The Offer and withdrawal rights expired as scheduled at 5:00 p.m., New York City time, on October 7, 2019 (such date and time, the Expiration Time). American Stock Transfer & Trust Company, LLC, the depositary for the Offer, advised Merger Sub that, as of the Expiration Time, a total of approximately 64,173,721 Shares, representing approximately 85.1% of the Companys currently outstanding Shares, were validly tendered and not withdrawn in the Offer, including 518,890 Shares tendered pursuant to guaranteed delivery procedures. As of the Expiration Time, the number of Shares validly tendered and not validly withdrawn pursuant to the Offer satisfied the minimum tender condition of the Offer, and all other conditions to the Offer were satisfied or waived. Immediately after the Expiration Time, Merger Sub irrevocably accepted for payment, and will promptly pay for, all Shares validly tendered and not validly withdrawn prior to the Expiration Time.

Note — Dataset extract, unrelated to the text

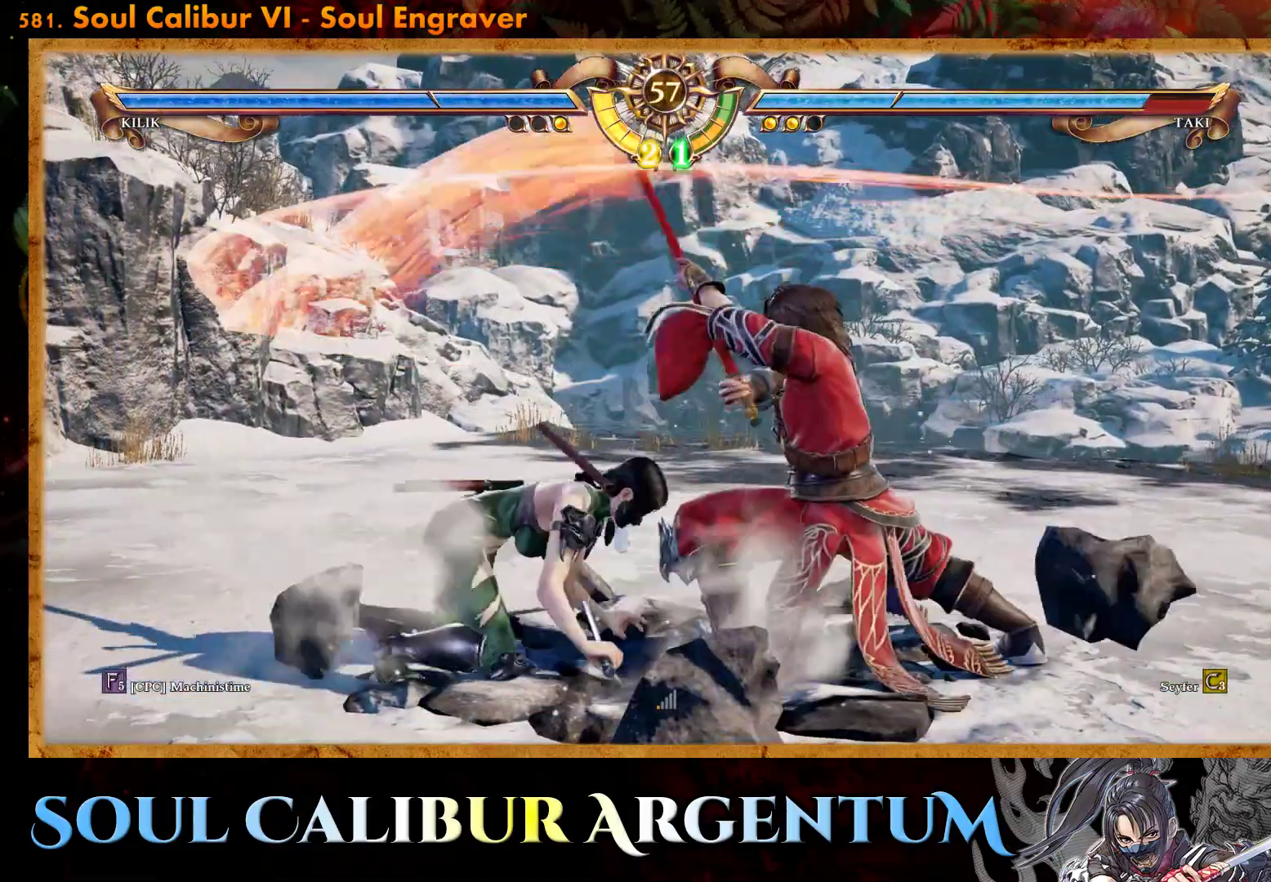
{"buttons": [], "events": [[233, "CROSS", "up"], [233, "DPAD_UP", "down"], [300, "R2", "down"], [350, "DPAD_UP", "up"], [400, "R2", "up"]]}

On October 8, 2019, pursuant to the terms of the Merger Agreement and in accordance with Section 251(h) of the Delaware General Corporation Law (DGCL), Merger Sub merged with and into the Company, with the Company being the surviving corporation (the Merger). Upon completion of the Merger, the Company became a wholly owned subsidiary of VMware.
At the effective time of the Merger (the Effective Time), as a result of the Merger, and pursuant to the terms and subject to the conditions of the Merger Agreement, each Share issued and outstanding immediately prior to the Effective Time (other than Shares held in the treasury of the Company and any shares owned by Merger Sub or irrevocably accepted for purchase by Merger Sub in the Offer and Shares held by any Company stockholder who has validly exercised its appraisal rights under the DGCL) was converted into the right to receive the Offer Price, in cash, without interest thereon and less any applicable to withholding taxes.
The effect of the Merger on Company stock options and other equity-based awards is described on page 6 of the Companys Solicitation/Recommendation Statement on Schedule 14D-9 filed with the SEC on September 6, 2019, as amended on September 10, 2019, September 26, 2019, October 7, 2019 and October 8, 2019 which description is incorporated herein by reference.
The foregoing summary description of the Merger Agreement does not purport to be complete and is qualified in its entirety by reference to the terms of the Merger Agreement, which is included as Exhibit 2.1 to this Current Report on Form 8-K and is incorporated herein by reference.